::: Provided data :::

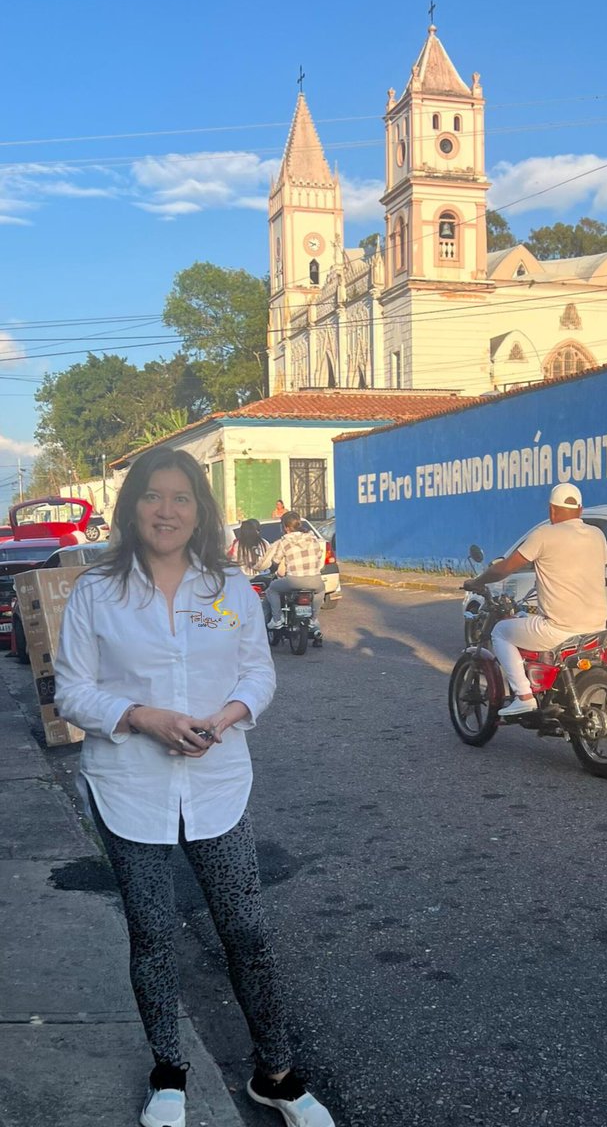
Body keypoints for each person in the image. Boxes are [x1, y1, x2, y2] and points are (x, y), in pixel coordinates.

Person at [54, 448, 334, 1127]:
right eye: (154, 496)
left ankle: (278, 1074)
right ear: (132, 507)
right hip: (128, 785)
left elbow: (256, 675)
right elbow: (72, 691)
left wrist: (230, 714)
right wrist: (141, 718)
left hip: (217, 784)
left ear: (200, 511)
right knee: (151, 933)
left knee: (246, 931)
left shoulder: (231, 589)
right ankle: (168, 1074)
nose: (167, 510)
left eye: (182, 498)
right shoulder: (96, 592)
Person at [463, 482, 607, 715]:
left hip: (559, 628)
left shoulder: (544, 534)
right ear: (580, 510)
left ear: (551, 510)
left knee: (501, 631)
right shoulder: (597, 535)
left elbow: (504, 569)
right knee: (525, 622)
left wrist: (477, 582)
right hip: (596, 627)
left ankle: (524, 696)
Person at [263, 511, 326, 632]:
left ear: (286, 527)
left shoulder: (284, 541)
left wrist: (272, 568)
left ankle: (277, 620)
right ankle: (313, 619)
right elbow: (319, 556)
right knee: (321, 590)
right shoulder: (313, 539)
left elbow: (276, 560)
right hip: (315, 580)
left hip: (293, 581)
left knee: (272, 589)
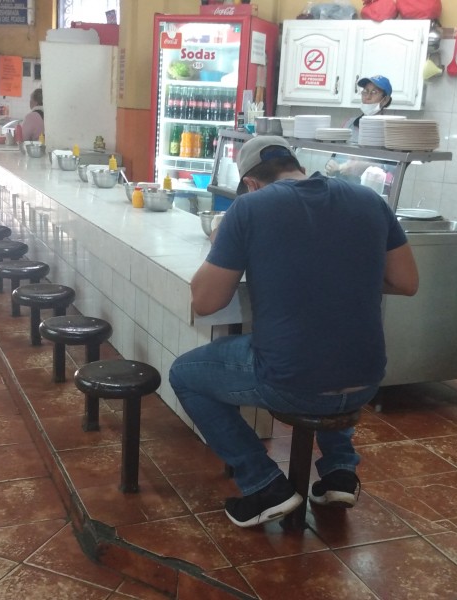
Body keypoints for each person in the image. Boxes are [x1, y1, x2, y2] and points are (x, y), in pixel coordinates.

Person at [168, 136, 419, 528]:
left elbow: (204, 302)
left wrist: (226, 243)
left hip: (291, 383)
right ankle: (339, 471)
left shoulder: (249, 209)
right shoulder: (370, 200)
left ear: (250, 183)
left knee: (185, 374)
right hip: (367, 379)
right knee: (332, 338)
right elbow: (406, 281)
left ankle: (263, 482)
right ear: (295, 165)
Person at [326, 74, 394, 181]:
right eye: (365, 91)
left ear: (385, 100)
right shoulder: (349, 123)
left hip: (369, 192)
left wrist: (367, 167)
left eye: (374, 92)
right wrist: (331, 166)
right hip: (342, 188)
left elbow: (394, 171)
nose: (367, 97)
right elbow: (336, 155)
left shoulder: (391, 130)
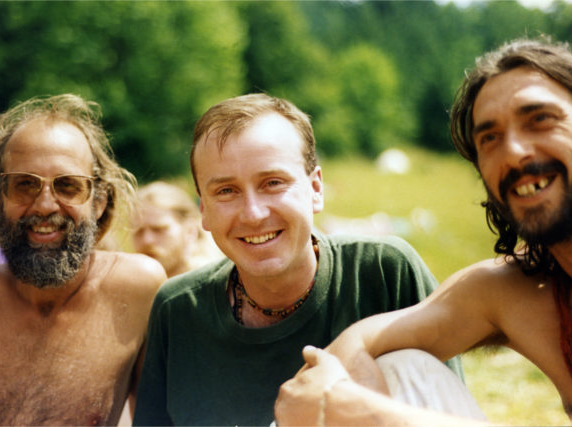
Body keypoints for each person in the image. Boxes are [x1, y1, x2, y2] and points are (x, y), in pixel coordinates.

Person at [275, 37, 572, 426]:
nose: (514, 152)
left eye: (540, 120)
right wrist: (353, 399)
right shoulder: (518, 291)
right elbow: (346, 350)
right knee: (401, 367)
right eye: (490, 138)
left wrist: (359, 411)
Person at [132, 93, 464, 426]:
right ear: (203, 210)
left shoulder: (384, 273)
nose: (253, 213)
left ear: (315, 188)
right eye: (226, 191)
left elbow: (447, 412)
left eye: (273, 183)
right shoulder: (176, 310)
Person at [0, 94, 167, 426]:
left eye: (68, 186)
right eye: (24, 185)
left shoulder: (136, 290)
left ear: (100, 201)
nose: (46, 205)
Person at [132, 181, 221, 277]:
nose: (147, 240)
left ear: (190, 231)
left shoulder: (215, 283)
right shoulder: (133, 286)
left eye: (158, 229)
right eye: (138, 231)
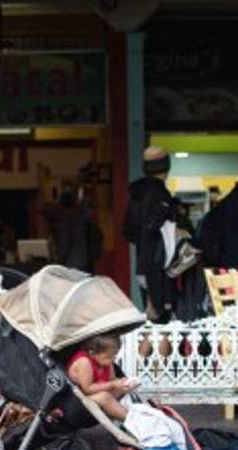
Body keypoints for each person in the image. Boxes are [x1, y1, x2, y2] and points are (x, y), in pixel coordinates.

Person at [124, 147, 177, 322]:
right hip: (159, 265)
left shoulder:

:::

Your objective =>
Above are some records; extract exactly the lines from the one containing "left elbow: (394, 171)" through the one containing "left wrist: (359, 411)" and drop the pictures.

Answer to this exercise =>
left elbow: (394, 171)
nose: (367, 97)
right elbow: (336, 155)
left shoulder: (391, 130)
Body keypoints for each person in the image. Boxes are [x1, y1, x2, y2] and points are (x, y), in pixel coordinates.

Person at [275, 37, 572, 426]:
nose: (514, 152)
left eye: (540, 120)
right wrist: (353, 399)
right shoulder: (518, 291)
right elbow: (346, 350)
right knee: (401, 367)
right eye: (490, 138)
left wrist: (359, 411)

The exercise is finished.